Functional ROI masks. The functional region of interest (ROI) masks for early visual cortex (EVC) (A) and lateral occipital complex (LOC) (B) as summed over participants, indicating for how many participants a voxel was contained in the mask. This visualization demonstrates that overall, there was an agreement of the location of the ROIs across participants, the EVC mask contains more voxels than the LOC mask, and the LOC mask seems to show a left-hemispheric dominance.
Figure 5.
Figure 5.
ROI analysis repetition suppression. The graph presents the grand average parameter estimates and their corresponding standard deviations for both stimulus types, convergent (blue) and divergent (orange), and both trial types, repetition and alternation. The analysis was performed in two regions of interest (ROIs): the early visual cortex (EVC, left) and the lateral occipital complex (LOC, right). In both the EVC and the LOC, a main effect of trial type was found, with responses in repetition trials to be significantly suppressed compared to those in alternation trials. This suggests that presenting the same stimulus consecutively led to a reduced neural response compared to when stimuli were presented in an alternating manner, the repetition suppression effect. Furthermore, across both ROIs, a main effect of stimulus type was found, with divergent stimuli eliciting significantly smaller neural responses than convergent stimuli, regardless of trial type. ***p < 0.001.
Figure 6.
Figure 6.
ROI analysis occlusion. The graph shows the grand average parameter estimates and their corresponding standard deviations for occlusion trials categorized as structure compatible (S+, blue) and structure incompatible (S−, orange), as well as knowledge compatible (K+) and knowledge incompatible (K−) completions. Two regions of interest (ROIs) were analyzed: the early visual cortex (EVC, left) and the lateral occipital complex (LOC, right). In EVC, none of the observed differences between the conditions were found to be statistically significant. In LOC, responses were significantly suppressed in response to knowledge compatible completions as compared to knowledge-incompatible completions. Additionally, in LOC, completions that were structure compatible were suppressed more than those incompatible with structure. n.s. = not significant. *p < 0.05. **p < 0.01.
Figure 7.
Figure 7.
Whole-brain analysis. The whole-brain exploratory cluster analysis for (A) the repetition suppression effect where the contrast is defined as alternation trials minus repetition trials (red), (B) the structure effect where the contrast is defined as occlusion trials incompatible with structure (S−) minus structure compatible (S+) (green), and (C) occlusion trials incompatible with knowledge (K−) minus knowledge compatible (K+) (blue).

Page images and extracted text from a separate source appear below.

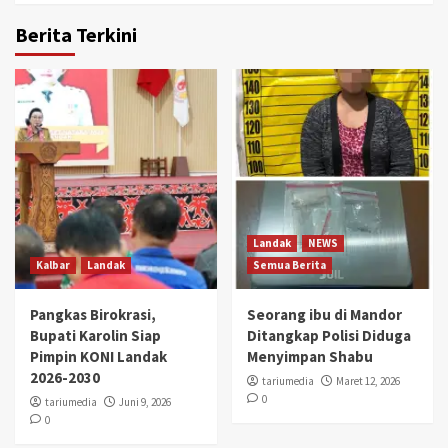
Berita Terkini
Landak
NEWS
Kalbar
Landak
Semua Berita
Pangkas Birokrasi,
Seorang ibu di Mandor
Bupati Karolin Siap
Ditangkap Polisi Diduga
Pimpin KONI Landak
Menyimpan Shabu
2026-2030
tariumedia
Maret 12, 2026
0
tariumedia
Juni 9, 2026
0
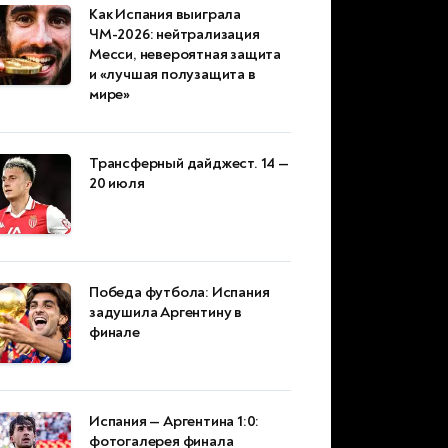
Как Испания выиграла
ЧМ-2026: нейтрализация
Месси, невероятная защита
и «лучшая полузащита в
мире»
Трансферный дайджест. 14 —
20 июля
Победа футбола: Испания
задушила Аргентину в
финале
Испания — Аргентина 1:0:
фотогалерея финала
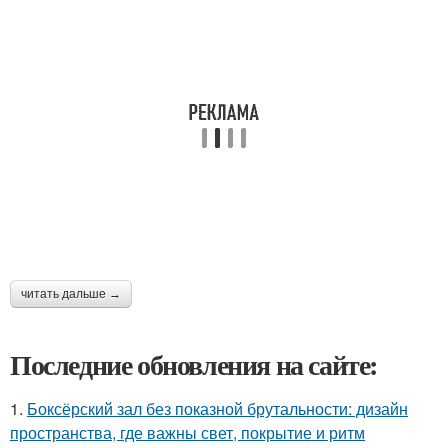
читать дальше →
Последние обновления на сайте:
1.
Боксёрский зал без показной брутальности: дизайн
пространства, где важны свет, покрытие и ритм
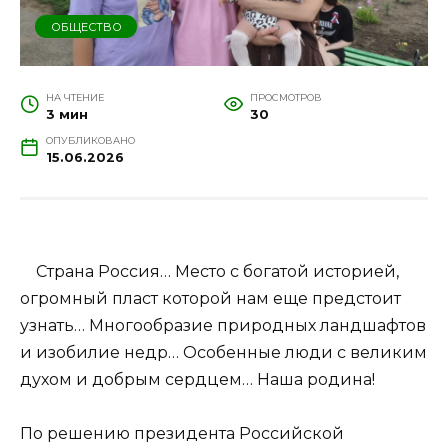
ОБЩЕСТВО
НА ЧТЕНИЕ
ПРОСМОТРОВ
3 мин
30
ОПУБЛИКОВАНО
15.06.2026
Страна Россия… Место с богатой историей,
огромный пласт которой нам еще предстоит
узнать… Многообразие природных ландшафтов
и изобилие недр… Особенные люди с великим
духом и добрым сердцем… Наша родина!
По решению президента Российской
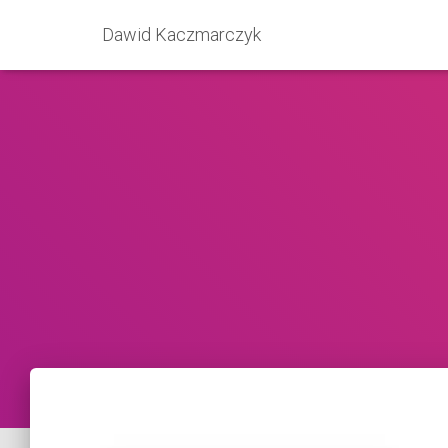
Dawid Kaczmarczyk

Note that for the reversed effects (repetition minus alternation, structure compatible minus incompatible, and knowledge compatible minus incompatible), no significant clusters were found. Overall, these results show a clear repetition suppression effect and modulation of structure and knowledge in the higher-order visual ventral stream.
Figure 8.
Figure 8.
Task performance. Depicted are the relationships between the task performance of individual participants and their three main contrasts (alternation minus repetition, structure incompatible minus compatible, knowledge incompatible minus compatible; see Figure 7), for which the average percent of signal change (PSC) of the neural response for each of the regions of interest (ROIs) is shown: early visual cortex (EVC) and lateral occipital complex (LOC). The orange lines show an ordinary least squares regression. According to the Pearson’s correlation coefficient, none of these linear relationships were significant (p > 0.05), meaning that none of the neural contrasts could be explained by participants’ task performance.